[Exercise material]:
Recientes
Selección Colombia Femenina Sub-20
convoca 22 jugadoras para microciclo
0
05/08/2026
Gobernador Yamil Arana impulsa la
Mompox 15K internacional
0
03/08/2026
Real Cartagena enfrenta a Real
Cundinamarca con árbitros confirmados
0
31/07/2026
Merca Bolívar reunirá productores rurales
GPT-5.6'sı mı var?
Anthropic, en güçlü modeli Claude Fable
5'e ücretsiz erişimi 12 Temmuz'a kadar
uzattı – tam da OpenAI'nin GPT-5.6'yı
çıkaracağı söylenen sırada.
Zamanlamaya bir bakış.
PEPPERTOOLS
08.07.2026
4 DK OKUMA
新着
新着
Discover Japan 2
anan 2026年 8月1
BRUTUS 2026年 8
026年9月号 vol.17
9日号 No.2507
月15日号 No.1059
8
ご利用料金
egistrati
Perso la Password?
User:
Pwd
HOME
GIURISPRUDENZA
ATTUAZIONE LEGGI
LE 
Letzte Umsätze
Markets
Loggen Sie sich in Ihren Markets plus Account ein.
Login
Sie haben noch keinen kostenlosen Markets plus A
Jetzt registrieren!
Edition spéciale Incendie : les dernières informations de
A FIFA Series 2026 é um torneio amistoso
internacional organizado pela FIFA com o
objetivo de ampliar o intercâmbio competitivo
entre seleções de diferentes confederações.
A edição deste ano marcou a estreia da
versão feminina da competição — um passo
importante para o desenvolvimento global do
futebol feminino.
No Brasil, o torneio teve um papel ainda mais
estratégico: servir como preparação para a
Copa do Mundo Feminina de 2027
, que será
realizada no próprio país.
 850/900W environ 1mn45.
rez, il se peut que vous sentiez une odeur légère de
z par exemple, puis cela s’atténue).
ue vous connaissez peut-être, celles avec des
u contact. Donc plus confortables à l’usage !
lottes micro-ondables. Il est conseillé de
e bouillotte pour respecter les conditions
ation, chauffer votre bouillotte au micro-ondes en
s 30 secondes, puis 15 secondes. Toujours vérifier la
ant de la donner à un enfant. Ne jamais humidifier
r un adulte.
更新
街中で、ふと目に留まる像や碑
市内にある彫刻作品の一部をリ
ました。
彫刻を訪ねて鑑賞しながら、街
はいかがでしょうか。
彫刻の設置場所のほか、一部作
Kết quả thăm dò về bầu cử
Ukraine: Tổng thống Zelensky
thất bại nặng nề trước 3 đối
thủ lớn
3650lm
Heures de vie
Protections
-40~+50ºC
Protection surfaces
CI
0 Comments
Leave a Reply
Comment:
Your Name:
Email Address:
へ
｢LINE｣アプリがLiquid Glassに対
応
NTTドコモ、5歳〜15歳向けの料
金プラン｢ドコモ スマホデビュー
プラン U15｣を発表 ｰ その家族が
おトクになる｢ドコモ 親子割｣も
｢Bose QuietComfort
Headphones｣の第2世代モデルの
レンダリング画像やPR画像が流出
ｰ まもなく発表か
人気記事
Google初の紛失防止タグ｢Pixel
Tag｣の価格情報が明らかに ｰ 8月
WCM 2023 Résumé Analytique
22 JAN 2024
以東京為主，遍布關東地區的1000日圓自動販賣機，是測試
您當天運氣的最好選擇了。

[Work required]: Rewrite every row in full, substituting "Finanzen" for each occurrence of "Markets" and leaving all other text unchanged.

[Written solution]:
Recientes
Selección Colombia Femenina Sub-20
convoca 22 jugadoras para microciclo
0
05/08/2026
Gobernador Yamil Arana impulsa la
Mompox 15K internacional
0
03/08/2026
Real Cartagena enfrenta a Real
Cundinamarca con árbitros confirmados
0
31/07/2026
Merca Bolívar reunirá productores rurales
GPT-5.6'sı mı var?
Anthropic, en güçlü modeli Claude Fable
5'e ücretsiz erişimi 12 Temmuz'a kadar
uzattı – tam da OpenAI'nin GPT-5.6'yı
çıkaracağı söylenen sırada.
Zamanlamaya bir bakış.
PEPPERTOOLS
08.07.2026
4 DK OKUMA
新着
新着
Discover Japan 2
anan 2026年 8月1
BRUTUS 2026年 8
026年9月号 vol.17
9日号 No.2507
月15日号 No.1059
8
ご利用料金
egistrati
Perso la Password?
User:
Pwd
HOME
GIURISPRUDENZA
ATTUAZIONE LEGGI
LE 
Letzte Umsätze
Finanzen
Loggen Sie sich in Ihren Finanzen plus Account ein.
Login
Sie haben noch keinen kostenlosen Finanzen plus A
Jetzt registrieren!
Edition spéciale Incendie : les dernières informations de
A FIFA Series 2026 é um torneio amistoso
internacional organizado pela FIFA com o
objetivo de ampliar o intercâmbio competitivo
entre seleções de diferentes confederações.
A edição deste ano marcou a estreia da
versão feminina da competição — um passo
importante para o desenvolvimento global do
futebol feminino.
No Brasil, o torneio teve um papel ainda mais
estratégico: servir como preparação para a
Copa do Mundo Feminina de 2027
, que será
realizada no próprio país.
 850/900W environ 1mn45.
rez, il se peut que vous sentiez une odeur légère de
z par exemple, puis cela s’atténue).
ue vous connaissez peut-être, celles avec des
u contact. Donc plus confortables à l’usage !
lottes micro-ondables. Il est conseillé de
e bouillotte pour respecter les conditions
ation, chauffer votre bouillotte au micro-ondes en
s 30 secondes, puis 15 secondes. Toujours vérifier la
ant de la donner à un enfant. Ne jamais humidifier
r un adulte.
更新
街中で、ふと目に留まる像や碑
市内にある彫刻作品の一部をリ
ました。
彫刻を訪ねて鑑賞しながら、街
はいかがでしょうか。
彫刻の設置場所のほか、一部作
Kết quả thăm dò về bầu cử
Ukraine: Tổng thống Zelensky
thất bại nặng nề trước 3 đối
thủ lớn
3650lm
Heures de vie
Protections
-40~+50ºC
Protection surfaces
CI
0 Comments
Leave a Reply
Comment:
Your Name:
Email Address:
へ
｢LINE｣アプリがLiquid Glassに対
応
NTTドコモ、5歳〜15歳向けの料
金プラン｢ドコモ スマホデビュー
プラン U15｣を発表 ｰ その家族が
おトクになる｢ドコモ 親子割｣も
｢Bose QuietComfort
Headphones｣の第2世代モデルの
レンダリング画像やPR画像が流出
ｰ まもなく発表か
人気記事
Google初の紛失防止タグ｢Pixel
Tag｣の価格情報が明らかに ｰ 8月
WCM 2023 Résumé Analytique
22 JAN 2024
以東京為主，遍布關東地區的1000日圓自動販賣機，是測試
您當天運氣的最好選擇了。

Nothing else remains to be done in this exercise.